Cambodia weather has two seasons: the wet season, monsoon season which is typically from May to October; October to April is the dry season. In this article we will break down the pros and cons of traveling in each season.
The Wet Season
The wet season comes courtesy of the southwest monsoon which blows from May to October, bringing with it some 75% of Cambodia’s annual rainfall. Not surprisingly, the wet season is characterized by rain, and during the peak of wet season from July to September it can rain as much as two out of every three days. However, the rainy days are usually just a few hours of heavy downpour and not all-day rain, although the latter do occur.

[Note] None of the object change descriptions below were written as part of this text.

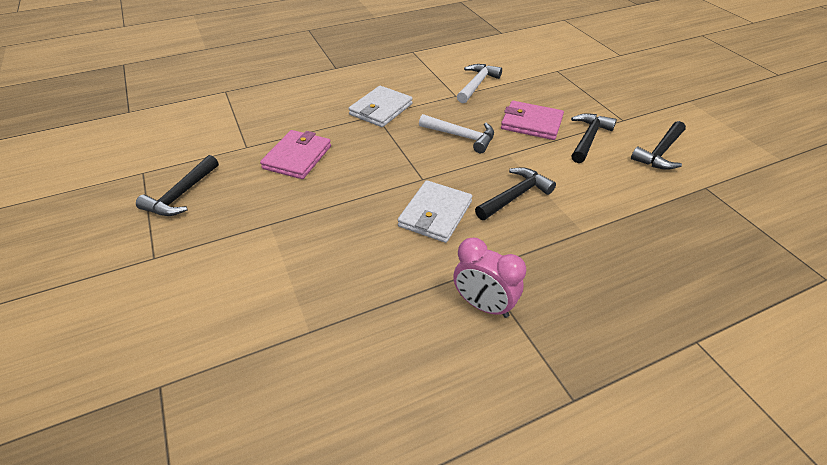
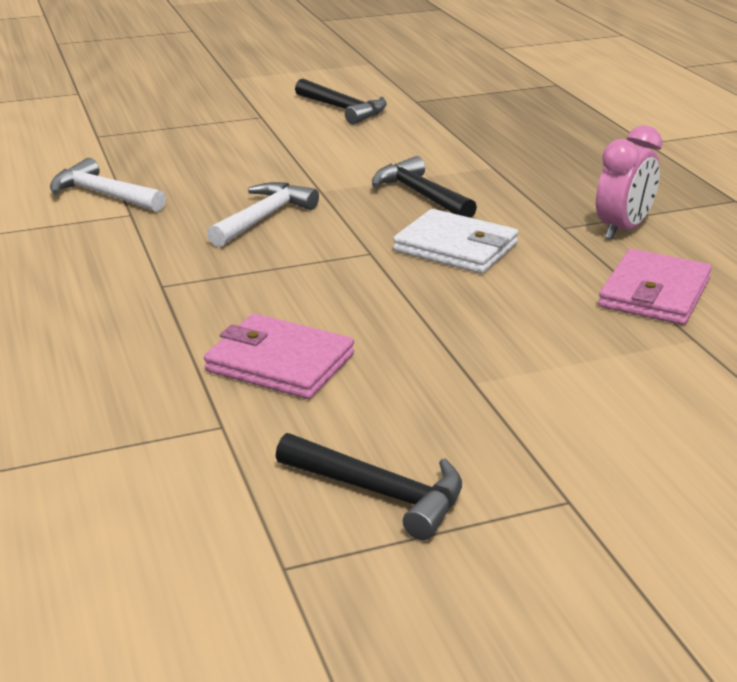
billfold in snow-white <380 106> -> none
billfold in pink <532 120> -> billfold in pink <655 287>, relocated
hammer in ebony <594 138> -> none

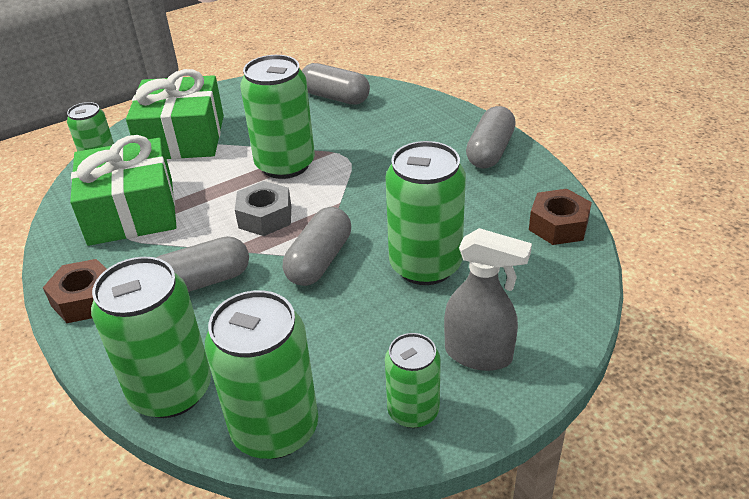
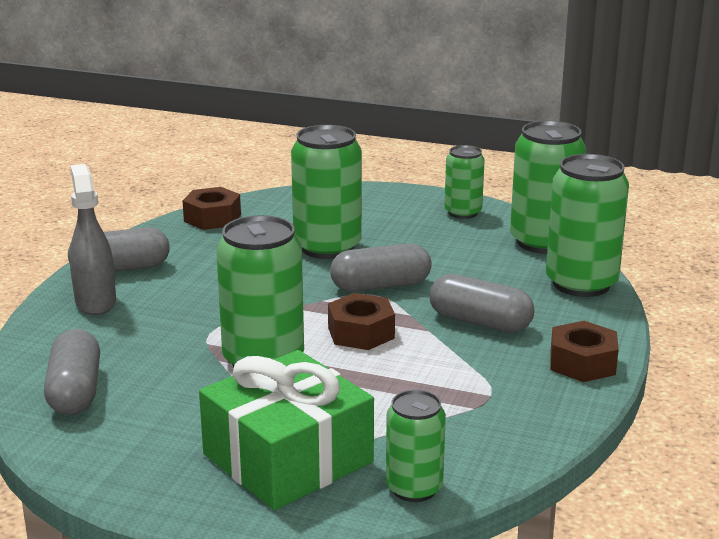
gift in leaf-green <123 190> -> none
hex nut in ash-grey <263 208> -> hex nut in russet <361 321>
spray cleaner in ash-grey <488 299> -> spray cleaner in ash-grey <93 239>, relocated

From a more cheerful perspective, monsoonal Cambodia is also a beautiful country to travel around in. The roads are not dusty and the lush greenery of the country returns. Angkor Wat in particular can be stunning during the wet season — the murals have a more unique appearance and feel. Observing Angkor Wat with a lightning storm as a backdrop is an electrifying experience. There are also fewer tourists going about in the country, so if you prefer to dodge the crowds, wet season can be a good time to visit.
Regionally, the Cardamom Mountains get the heaviest rain in the country, while the entire coastline gets rough seas and a lot of rain.
The Dry Season
The dry period runs from October to April, when the dusty northeast monsoon arrives. Blowing like a hair-dryer set to high, the northeast monsoon dries out the country very quickly. While November and January are quite cool (high C20s) by April, the weather can be scorching and very dry. Characterised by heat and dust, this season coincides with Cambodia’s peak tourist season when travellers arrive in their droves between November and January to take advantage of the lack of rain, enjoy the sun and the relatively cooler months.
Cambodia’s beach strips at Kep, Sihanoukville and Koh Kong bask in brilliant sunshine with clear calm waters and if you’re a beach person, dry season is the best time for you.